Troisième modalité inspirée du comité Avril, la commission des lois se bornera à étudier la recevabilité de la procédure de résolution. Ce point est important et la position du rapporteur est pour beaucoup dans notre position positive, à ce stade, sur le texte. Il était en effet inenvisageable d'accepter la version du texte gouvernemental qui prévoyait un droit de veto de la commission des lois, c'est-à-dire, concrètement, le pouvoir donné à la majorité du moment de s'opposer à toute démarche non validée par l'exécutif.

Cette originalité ne figurait d'ailleurs ni dans le rapport Avril ni dans le rapport que vous aviez signé préalablement à la révision de février 2007. Elle était probablement empruntée au système américain qui prévoit, dans le mécanisme de l'impeachment, l'intervention préalable de la commission des affaires judiciaires de la Chambre des représentants.
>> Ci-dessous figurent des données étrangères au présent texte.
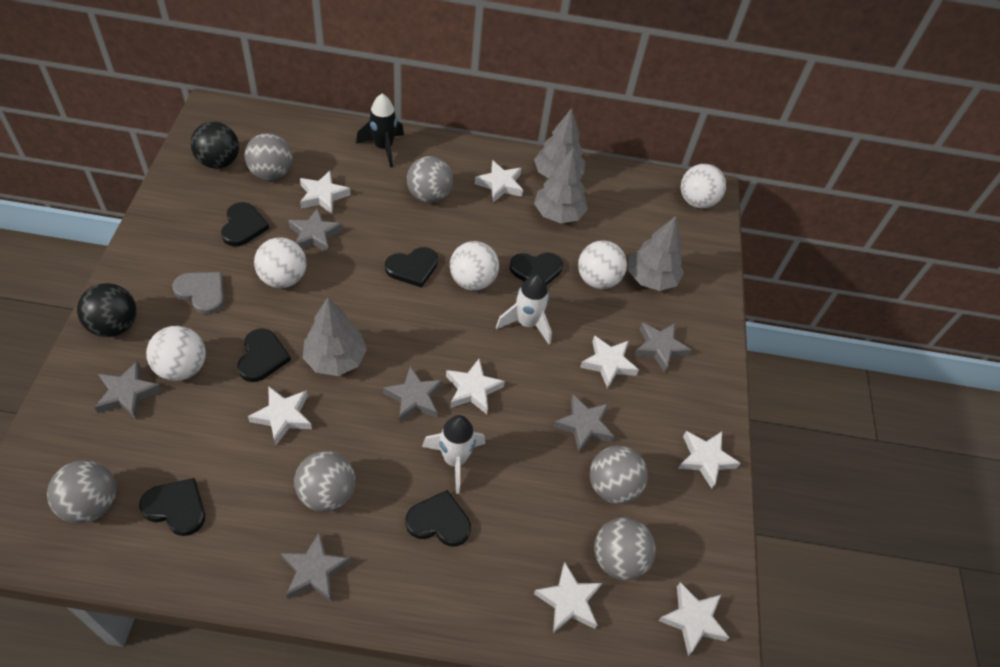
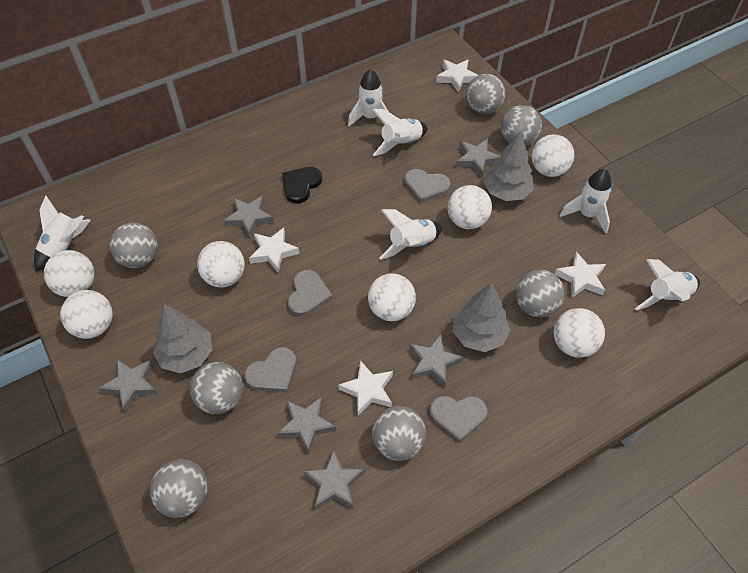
black ball: [77,283,137,337] [190,122,239,169] = 2 -> none = 0
black heart: [139,478,205,536] [221,202,269,247] [237,328,291,382] [385,247,438,288] [405,490,471,546] [510,252,563,286] = 6 -> [282,167,322,203] = 1
black rocket: [356,94,404,168] = 1 -> none = 0
grey ball: [47,460,116,523] [245,133,292,180] [294,451,355,512] [407,156,453,203] [590,446,648,504] [594,517,656,580] = 6 -> [110,222,158,268] [150,459,208,518] [190,362,243,414] [372,406,426,461] [466,74,505,114] [501,105,542,146] [516,270,565,317] = 7
grey heart: [172,272,224,315] = 1 -> [244,347,296,392] [288,270,333,316] [404,169,451,203] [429,396,488,443] = 4
grey tree: [303,298,367,376] [534,108,585,178] [534,149,588,223] [629,216,684,291] = 4 -> [153,304,212,373] [453,283,511,352] [483,132,534,201] = 3
white ball: [146,326,206,381] [254,237,307,288] [450,241,499,291] [578,241,627,289] [681,164,726,208] = 5 -> [44,250,94,297] [60,290,113,339] [197,241,245,288] [368,273,416,321] [447,185,492,229] [531,134,574,177] [554,308,605,358] = 7
white rocket: [422,415,485,494] [496,274,552,344] = 2 -> [34,196,91,271] [348,69,389,126] [372,109,428,156] [380,209,443,260] [560,169,612,234] [635,259,700,310] = 6
white star: [248,387,312,446] [300,171,350,214] [446,359,505,414] [475,160,523,203] [534,563,602,633] [580,336,639,389] [658,582,729,656] [678,431,741,489] = 8 -> [249,228,300,272] [338,360,393,416] [436,59,479,92] [555,252,606,298] = 4

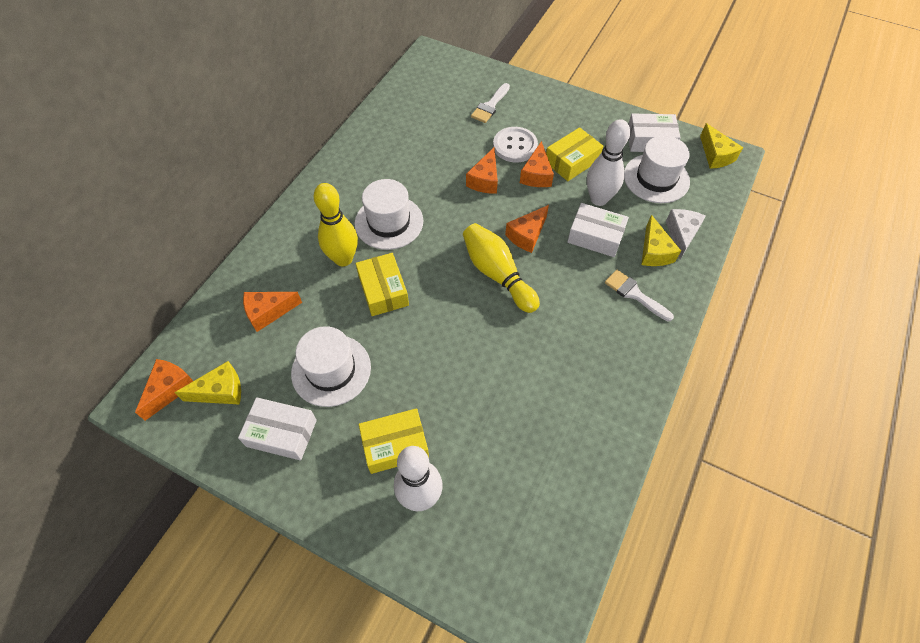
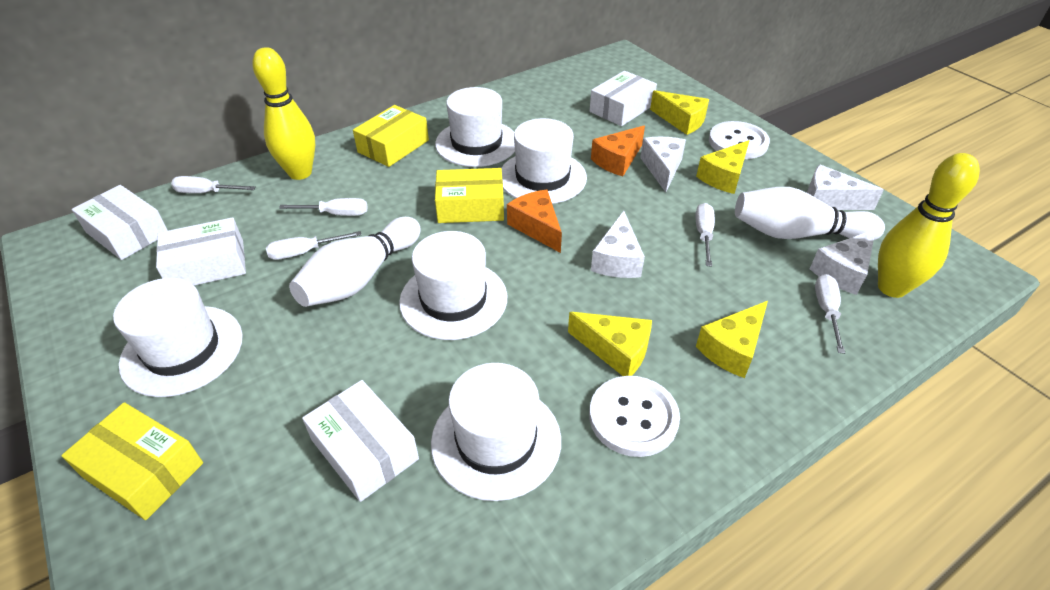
orange cheese: [135,359,193,421] [243,292,302,332] [466,147,498,194] [505,205,549,253] [520,141,554,187] = 5 -> [507,189,562,253] [591,126,645,176] = 2
white box: [238,397,317,460] [567,203,629,257] [628,113,681,152] = 3 -> [72,185,168,260] [156,217,246,286] [302,380,419,502] [590,71,657,126] = 4
white brush: [471,83,510,123] [605,270,674,322] = 2 -> none = 0
white button: [493,127,538,163] = 1 -> [589,376,680,457] [709,121,770,159] = 2
white cheese: [666,209,706,259] = 1 -> [591,211,645,278] [640,137,686,192] [807,164,884,210] [810,230,875,295] = 4
white hat: [291,326,371,407] [355,179,423,250] [624,136,690,203] = 3 -> [113,278,243,397] [399,231,507,340] [431,363,561,501] [435,87,515,167] [502,118,587,204] = 5
white screwdriver: none = 0 -> [171,176,256,193] [266,231,361,260] [279,198,367,216] [696,203,715,267] [815,274,845,354] = 5
yellow cheese: [174,361,241,405] [641,215,681,266] [700,123,743,169] = 3 -> [568,312,652,376] [650,90,709,135] [696,140,750,194] [696,301,768,378] = 4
Cette suggestion était somme toute assez révélatrice. Après nous avoir expliqué que la révision du 23 juillet 2008 contribuait à revaloriser l'Assemblée – opinion que nous avons toujours combattue –, la plupart des lois organiques se sont caractérisées par un durcissement préventif contre le Parlement et, en son sein, contre l'opposition.

Ce fut notamment – et de quelle manière – le cas dans la loi organique du 15 avril 2009 sur le droit d'amendement. Ce fut aussi le cas de la réforme de notre règlement en mai 2009 ou encore de la loi organique du 13 juillet 2010 sur les nominations présidentielles. Il est donc heureux que la commission des lois ait accepté de supprimer la possibilité pour la majorité d'annuler une procédure. Cette « facétie provocatrice », comme l'a nommée Pierre Avril quand nous l'avons interrogé, n'avait aucune raison d'exister.

Quatrième point, une commission ad hoc va recueillir les informations nécessaires aux travaux de la Haute Cour. Elle remplace une commission d'instruction qui, avant la révision constitutionnelle de 2007, était placée auprès de la Haute Cour. Compte tenu de l'abandon de la logique pénale, nous aurions été hostiles au choix d'un mécanisme juridictionnel d'instruction qui n'aurait pas correspondu au fait que la procédure ne vise pas à juger le Président de la République, mais à se prononcer sur la nécessité de sa destitution.

Il fallait absolument éviter la confusion que le constituant a rejeté entre, d'une part, la responsabilité juridique – qu'il reviendra, le cas échéant, aux juges de droit commun d'apprécier dans l'hypothèse où le Président serait destitué –, et, d'autre part, la responsabilité constitutionnelle – dont l'objet est seulement de déclarer, quelle que soit la nature des faits, comportements ou actes reprochés, que la fonction de chef d'État serait entachée si son titulaire n'était pas destitué.

La composition de cette commission ad hoc, telle qu'elle découle de nos débats en commission des lois, tout comme ses pouvoirs, nous semblent là encore correspondre à la solution préconisée par le comité Avril.

Je rappelle cependant notre voeu que le règlement de l'Assemblée puisse résoudre une question que le texte ne tranche pas : celle du mode de désignation du président et du rapporteur de cette commission. Il nous semble par conséquent logique de prévoir que l'une des deux revienne de droit à un représentant du groupe dont serait membre le premier signataire de la proposition.

Nous n'avons donc pas encore décidé de notre position finale sur ce texte, monsieur le garde des sceaux.